Work task: Whenever a line in the data holds the string "lines", copy that line.

Recorded data:
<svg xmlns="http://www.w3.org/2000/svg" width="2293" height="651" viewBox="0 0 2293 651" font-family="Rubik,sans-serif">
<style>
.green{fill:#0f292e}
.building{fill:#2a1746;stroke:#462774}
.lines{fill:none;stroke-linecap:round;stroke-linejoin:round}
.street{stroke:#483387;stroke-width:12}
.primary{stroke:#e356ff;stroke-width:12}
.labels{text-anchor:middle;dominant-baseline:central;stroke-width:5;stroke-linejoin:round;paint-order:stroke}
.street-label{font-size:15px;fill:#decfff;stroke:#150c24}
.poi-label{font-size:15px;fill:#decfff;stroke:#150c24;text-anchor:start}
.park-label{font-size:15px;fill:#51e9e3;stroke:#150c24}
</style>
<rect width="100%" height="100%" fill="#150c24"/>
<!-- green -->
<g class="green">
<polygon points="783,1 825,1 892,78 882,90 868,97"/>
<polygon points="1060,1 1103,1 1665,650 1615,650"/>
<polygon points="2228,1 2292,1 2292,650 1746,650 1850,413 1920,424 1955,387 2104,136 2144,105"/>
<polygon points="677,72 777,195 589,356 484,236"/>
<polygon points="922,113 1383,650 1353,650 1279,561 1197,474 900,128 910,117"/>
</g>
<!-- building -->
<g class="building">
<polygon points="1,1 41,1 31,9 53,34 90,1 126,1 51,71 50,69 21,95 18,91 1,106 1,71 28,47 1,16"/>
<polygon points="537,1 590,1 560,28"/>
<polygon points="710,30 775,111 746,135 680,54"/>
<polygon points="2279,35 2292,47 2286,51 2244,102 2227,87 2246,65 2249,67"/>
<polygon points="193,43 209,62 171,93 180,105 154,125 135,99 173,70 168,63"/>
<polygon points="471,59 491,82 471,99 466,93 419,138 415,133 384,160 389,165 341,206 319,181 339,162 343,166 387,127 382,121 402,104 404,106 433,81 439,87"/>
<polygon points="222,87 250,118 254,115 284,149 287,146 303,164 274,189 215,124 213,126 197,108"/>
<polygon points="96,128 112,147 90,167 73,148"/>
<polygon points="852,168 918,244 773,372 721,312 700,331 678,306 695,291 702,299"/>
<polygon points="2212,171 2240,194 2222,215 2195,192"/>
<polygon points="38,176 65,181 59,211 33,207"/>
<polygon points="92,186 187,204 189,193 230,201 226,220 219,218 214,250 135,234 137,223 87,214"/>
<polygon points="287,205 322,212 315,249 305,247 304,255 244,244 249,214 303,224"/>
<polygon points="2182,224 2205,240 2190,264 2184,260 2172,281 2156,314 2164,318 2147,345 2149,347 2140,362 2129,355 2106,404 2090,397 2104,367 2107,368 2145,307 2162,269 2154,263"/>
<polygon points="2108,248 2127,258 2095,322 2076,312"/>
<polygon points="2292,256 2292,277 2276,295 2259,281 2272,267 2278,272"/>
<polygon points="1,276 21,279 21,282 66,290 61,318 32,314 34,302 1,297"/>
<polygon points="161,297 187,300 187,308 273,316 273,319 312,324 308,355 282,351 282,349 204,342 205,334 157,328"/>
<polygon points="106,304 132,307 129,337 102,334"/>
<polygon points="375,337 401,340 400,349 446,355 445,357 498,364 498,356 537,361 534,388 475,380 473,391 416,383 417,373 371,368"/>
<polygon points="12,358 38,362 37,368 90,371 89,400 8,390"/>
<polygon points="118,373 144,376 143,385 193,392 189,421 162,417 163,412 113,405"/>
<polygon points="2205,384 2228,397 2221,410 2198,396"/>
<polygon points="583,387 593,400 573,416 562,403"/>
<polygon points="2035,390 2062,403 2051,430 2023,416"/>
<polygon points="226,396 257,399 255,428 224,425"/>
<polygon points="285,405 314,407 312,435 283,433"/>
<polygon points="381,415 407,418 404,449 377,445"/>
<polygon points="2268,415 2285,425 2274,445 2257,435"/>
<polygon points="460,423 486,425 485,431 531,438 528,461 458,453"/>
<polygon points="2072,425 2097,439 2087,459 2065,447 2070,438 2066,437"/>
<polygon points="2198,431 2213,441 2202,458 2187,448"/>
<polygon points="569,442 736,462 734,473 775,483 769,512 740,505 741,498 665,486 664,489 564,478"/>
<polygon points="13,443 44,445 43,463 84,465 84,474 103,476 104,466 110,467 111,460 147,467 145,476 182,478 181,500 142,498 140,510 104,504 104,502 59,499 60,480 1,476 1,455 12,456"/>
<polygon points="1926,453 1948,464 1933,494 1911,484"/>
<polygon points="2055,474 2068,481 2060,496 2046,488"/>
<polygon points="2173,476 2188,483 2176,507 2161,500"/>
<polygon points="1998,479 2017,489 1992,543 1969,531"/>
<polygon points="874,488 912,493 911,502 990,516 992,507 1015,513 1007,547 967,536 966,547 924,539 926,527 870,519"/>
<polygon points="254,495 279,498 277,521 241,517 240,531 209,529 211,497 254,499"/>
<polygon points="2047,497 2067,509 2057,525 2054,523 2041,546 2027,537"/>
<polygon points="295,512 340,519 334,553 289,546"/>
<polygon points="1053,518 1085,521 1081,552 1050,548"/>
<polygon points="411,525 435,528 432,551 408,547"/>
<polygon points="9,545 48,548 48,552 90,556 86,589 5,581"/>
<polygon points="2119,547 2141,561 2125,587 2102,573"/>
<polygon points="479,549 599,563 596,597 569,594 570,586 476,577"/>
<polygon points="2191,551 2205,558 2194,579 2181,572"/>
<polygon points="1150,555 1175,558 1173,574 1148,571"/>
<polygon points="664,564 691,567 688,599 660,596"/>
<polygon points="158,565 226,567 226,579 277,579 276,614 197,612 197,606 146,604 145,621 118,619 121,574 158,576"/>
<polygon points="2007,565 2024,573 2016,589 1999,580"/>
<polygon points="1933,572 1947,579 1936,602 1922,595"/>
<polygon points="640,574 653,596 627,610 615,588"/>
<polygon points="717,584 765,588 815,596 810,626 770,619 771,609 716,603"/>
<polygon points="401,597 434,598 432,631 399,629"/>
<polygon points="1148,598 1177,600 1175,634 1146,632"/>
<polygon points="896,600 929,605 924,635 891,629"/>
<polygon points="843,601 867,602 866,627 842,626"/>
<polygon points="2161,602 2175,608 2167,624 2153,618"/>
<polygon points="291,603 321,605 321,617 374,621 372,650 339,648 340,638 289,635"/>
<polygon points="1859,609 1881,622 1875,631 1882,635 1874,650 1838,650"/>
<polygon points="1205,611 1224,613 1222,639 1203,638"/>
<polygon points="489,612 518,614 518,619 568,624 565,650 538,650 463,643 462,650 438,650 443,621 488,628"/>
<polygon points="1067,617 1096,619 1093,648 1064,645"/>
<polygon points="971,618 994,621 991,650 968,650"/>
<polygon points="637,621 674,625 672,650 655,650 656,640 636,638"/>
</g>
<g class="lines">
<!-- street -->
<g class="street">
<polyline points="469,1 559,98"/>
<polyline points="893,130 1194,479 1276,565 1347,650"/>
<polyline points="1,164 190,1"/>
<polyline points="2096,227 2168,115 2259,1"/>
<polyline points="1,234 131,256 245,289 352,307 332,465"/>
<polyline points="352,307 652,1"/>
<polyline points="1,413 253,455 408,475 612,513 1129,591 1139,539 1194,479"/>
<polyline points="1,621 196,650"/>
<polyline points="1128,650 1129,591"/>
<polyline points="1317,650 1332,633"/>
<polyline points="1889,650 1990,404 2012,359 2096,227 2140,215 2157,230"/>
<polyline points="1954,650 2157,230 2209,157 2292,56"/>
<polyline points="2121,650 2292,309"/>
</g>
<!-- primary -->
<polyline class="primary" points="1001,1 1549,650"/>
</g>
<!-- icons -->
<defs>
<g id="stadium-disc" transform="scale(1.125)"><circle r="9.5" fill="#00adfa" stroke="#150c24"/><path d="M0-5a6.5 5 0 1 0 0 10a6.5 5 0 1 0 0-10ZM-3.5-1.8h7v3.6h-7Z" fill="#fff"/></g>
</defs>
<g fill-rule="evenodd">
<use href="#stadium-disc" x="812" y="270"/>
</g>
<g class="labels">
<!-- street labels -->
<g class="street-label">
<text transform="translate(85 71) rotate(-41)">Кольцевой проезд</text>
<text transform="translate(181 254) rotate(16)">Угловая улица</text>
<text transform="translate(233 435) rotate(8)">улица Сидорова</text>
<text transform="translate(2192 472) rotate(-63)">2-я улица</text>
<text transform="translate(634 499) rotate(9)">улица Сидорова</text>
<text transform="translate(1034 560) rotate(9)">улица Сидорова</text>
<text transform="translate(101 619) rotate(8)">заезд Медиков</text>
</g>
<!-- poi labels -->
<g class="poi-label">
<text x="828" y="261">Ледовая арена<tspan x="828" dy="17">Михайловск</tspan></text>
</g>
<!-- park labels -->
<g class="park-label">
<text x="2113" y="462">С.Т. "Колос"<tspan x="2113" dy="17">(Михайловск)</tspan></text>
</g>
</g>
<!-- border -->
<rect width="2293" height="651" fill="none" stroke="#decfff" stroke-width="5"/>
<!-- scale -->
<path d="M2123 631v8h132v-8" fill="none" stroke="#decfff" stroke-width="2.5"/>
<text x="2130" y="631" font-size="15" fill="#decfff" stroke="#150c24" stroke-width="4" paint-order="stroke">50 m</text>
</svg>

Task output:
.lines{fill:none;stroke-linecap:round;stroke-linejoin:round}
<g class="lines">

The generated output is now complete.